Monday, November 17, 2014

Rare Home Movie From the Claude and ZerNona Black Papers Has Been Preserved



We are pleased to share with the world a piece of history that was in danger of being lost forever.  “Home movie: Travel scenes in the United States, Europe and the Middle East, circa 1959” is an amateur film/home movie from the Claude and ZerNona Black Papers that Donna Guerra, our former Project Archivist, had the foresight to protect.  She successfully acquired a grant from the National Film Preservation Foundation to send the film to Colorlab for preservation.  The film is now available for anyone to watch streaming online.

This silent 16mm film, shot in the late 1950s, is one of three home movies that we are fortunate to have in the Claude and ZerNona Black Papers. Thanks go to Donna Guerra for all her hard work in making this film available to the public and preserving it for future generations!

····················

- _Task requirements_
(1) In the post about the preserved home movie, do these statements agree with the text? For each, answer yes or no and quote the deciding words. (a) The film was sent to Colorlab for preservation. (b) The film has sound. (c) The film is the only home movie in the Claude and ZerNona Black Papers.
(2) Repeat word for word the part of the post that begins at the words "Monday, November 17, 2014" and stops after the words "watch streaming online.".
The lines after the post about the preserved home movie play no part in this.

- _Supplied entries_
····················

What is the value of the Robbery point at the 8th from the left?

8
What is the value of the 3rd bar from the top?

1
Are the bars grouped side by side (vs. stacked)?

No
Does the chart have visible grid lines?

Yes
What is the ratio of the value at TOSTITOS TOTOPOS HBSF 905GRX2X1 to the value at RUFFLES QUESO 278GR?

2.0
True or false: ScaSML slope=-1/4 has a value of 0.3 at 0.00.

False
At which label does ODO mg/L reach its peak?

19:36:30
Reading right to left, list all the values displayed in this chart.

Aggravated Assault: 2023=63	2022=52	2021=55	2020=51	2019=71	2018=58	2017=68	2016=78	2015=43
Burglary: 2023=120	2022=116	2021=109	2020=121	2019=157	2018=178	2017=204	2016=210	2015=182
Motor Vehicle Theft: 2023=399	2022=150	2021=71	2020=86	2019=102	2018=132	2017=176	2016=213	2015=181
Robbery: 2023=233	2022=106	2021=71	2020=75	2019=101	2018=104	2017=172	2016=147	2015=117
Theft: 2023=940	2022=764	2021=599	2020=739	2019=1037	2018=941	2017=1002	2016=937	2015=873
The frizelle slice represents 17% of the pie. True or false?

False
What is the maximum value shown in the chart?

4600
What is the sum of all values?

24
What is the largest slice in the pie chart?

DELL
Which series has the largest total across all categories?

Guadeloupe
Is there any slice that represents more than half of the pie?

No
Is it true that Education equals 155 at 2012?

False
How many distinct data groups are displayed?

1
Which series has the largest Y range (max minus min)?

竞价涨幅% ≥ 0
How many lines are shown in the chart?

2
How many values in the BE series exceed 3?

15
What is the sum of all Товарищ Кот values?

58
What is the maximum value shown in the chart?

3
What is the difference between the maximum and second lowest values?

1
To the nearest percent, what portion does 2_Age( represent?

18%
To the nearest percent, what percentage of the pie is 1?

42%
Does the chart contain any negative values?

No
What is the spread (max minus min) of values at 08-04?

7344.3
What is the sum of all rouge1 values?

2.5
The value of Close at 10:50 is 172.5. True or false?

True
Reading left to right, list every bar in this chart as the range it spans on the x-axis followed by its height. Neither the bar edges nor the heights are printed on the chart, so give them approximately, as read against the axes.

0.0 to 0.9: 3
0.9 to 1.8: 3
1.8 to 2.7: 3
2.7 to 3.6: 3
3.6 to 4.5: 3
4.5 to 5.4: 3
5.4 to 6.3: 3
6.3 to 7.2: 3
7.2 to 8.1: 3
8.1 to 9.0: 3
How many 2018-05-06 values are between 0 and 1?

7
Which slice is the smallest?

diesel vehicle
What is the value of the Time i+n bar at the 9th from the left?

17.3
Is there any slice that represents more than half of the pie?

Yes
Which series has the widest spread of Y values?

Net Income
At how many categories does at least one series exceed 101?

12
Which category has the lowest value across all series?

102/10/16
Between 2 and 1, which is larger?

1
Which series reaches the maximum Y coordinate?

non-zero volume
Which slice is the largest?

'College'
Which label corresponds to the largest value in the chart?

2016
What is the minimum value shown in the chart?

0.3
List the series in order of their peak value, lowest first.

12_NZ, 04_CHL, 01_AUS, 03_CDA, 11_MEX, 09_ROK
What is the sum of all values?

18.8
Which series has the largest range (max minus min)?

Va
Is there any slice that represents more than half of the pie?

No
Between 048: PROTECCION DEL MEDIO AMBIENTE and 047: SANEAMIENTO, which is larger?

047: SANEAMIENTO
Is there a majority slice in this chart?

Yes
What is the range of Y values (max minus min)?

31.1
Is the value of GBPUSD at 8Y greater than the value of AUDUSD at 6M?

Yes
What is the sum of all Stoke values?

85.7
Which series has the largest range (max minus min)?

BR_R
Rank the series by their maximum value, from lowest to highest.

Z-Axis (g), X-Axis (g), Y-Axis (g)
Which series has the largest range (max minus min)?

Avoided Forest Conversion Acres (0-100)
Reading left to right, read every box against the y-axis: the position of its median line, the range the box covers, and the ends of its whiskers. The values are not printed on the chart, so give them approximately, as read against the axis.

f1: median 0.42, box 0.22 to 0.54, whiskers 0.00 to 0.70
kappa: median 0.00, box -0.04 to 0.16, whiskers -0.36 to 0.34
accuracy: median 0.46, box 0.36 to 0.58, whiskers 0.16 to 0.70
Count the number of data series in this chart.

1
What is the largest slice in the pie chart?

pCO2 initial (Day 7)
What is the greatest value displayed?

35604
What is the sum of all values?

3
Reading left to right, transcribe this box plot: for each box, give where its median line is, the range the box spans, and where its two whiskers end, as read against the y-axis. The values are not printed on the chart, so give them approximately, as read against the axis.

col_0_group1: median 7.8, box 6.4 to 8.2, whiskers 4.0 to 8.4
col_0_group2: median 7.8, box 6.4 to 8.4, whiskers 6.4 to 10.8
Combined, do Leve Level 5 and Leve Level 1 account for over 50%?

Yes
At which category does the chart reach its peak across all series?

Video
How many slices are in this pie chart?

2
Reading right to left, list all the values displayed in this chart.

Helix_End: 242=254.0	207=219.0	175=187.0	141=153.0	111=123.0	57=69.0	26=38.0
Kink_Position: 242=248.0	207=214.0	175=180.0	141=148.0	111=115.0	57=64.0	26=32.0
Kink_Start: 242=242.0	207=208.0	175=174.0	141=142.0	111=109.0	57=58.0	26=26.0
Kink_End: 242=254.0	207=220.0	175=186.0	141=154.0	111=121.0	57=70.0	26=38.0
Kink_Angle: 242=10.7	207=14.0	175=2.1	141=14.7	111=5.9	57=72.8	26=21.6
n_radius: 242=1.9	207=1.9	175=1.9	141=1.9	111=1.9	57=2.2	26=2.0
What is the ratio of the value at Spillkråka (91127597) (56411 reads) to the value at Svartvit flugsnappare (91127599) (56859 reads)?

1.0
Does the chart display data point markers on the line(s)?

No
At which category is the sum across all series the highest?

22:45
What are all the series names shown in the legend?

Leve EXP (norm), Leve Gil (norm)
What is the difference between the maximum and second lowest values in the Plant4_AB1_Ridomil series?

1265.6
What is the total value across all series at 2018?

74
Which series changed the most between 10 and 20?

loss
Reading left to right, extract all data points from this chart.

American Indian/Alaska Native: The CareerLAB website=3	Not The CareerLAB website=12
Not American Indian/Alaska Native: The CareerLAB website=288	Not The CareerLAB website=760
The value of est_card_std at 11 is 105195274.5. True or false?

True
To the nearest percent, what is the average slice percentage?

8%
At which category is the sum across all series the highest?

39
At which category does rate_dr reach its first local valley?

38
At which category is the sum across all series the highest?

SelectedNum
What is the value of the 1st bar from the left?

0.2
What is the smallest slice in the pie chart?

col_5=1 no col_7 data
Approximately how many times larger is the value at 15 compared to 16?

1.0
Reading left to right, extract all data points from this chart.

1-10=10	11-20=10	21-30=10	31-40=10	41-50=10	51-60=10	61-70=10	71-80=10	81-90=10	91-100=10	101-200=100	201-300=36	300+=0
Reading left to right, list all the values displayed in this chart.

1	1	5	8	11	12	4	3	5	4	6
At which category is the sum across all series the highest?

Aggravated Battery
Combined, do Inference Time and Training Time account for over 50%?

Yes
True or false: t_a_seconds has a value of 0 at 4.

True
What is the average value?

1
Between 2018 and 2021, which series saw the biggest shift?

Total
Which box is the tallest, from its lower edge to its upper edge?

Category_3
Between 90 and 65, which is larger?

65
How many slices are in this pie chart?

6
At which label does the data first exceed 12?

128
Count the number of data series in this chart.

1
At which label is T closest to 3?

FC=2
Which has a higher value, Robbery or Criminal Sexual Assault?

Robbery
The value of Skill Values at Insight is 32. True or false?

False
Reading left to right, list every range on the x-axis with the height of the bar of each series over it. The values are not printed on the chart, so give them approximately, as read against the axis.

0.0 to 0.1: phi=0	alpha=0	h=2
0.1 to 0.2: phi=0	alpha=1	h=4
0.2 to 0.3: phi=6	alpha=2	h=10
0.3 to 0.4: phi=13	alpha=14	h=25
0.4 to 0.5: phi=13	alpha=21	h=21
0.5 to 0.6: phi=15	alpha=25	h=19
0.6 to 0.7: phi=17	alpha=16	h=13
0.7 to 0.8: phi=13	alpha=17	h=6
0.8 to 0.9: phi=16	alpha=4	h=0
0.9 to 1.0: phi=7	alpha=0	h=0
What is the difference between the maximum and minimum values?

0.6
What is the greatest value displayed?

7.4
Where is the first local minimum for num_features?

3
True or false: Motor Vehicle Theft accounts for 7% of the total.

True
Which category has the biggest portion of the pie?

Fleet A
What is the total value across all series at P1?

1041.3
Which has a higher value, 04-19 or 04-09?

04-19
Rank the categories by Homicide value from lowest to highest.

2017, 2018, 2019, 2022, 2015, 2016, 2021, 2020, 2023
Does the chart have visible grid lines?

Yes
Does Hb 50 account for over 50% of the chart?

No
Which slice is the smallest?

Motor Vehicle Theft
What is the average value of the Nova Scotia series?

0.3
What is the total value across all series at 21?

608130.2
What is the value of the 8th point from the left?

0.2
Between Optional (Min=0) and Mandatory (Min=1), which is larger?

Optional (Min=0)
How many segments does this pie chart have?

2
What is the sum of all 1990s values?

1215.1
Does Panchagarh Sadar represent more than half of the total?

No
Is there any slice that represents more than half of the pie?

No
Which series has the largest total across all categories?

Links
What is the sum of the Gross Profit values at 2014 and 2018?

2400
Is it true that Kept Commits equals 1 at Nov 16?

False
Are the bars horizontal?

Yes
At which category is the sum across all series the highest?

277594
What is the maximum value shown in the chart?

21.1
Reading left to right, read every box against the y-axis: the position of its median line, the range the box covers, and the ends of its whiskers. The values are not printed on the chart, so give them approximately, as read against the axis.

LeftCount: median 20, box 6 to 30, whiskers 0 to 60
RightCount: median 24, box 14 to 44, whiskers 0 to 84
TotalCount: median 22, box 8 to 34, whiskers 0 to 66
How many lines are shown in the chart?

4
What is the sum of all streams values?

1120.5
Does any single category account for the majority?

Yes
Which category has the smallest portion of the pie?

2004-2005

····················

- _Responses to the tasks_
(1)
(a) Yes: "send the film to Colorlab for preservation"
(b) No: "This silent 16mm film"
(c) No: "one of three home movies that we are fortunate to have in the Claude and ZerNona Black Papers"

(2)
Monday, November 17, 2014

Rare Home Movie From the Claude and ZerNona Black Papers Has Been Preserved



We are pleased to share with the world a piece of history that was in danger of being lost forever.  “Home movie: Travel scenes in the United States, Europe and the Middle East, circa 1959” is an amateur film/home movie from the Claude and ZerNona Black Papers that Donna Guerra, our former Project Archivist, had the foresight to protect.  She successfully acquired a grant from the National Film Preservation Foundation to send the film to Colorlab for preservation.  The film is now available for anyone to watch streaming online.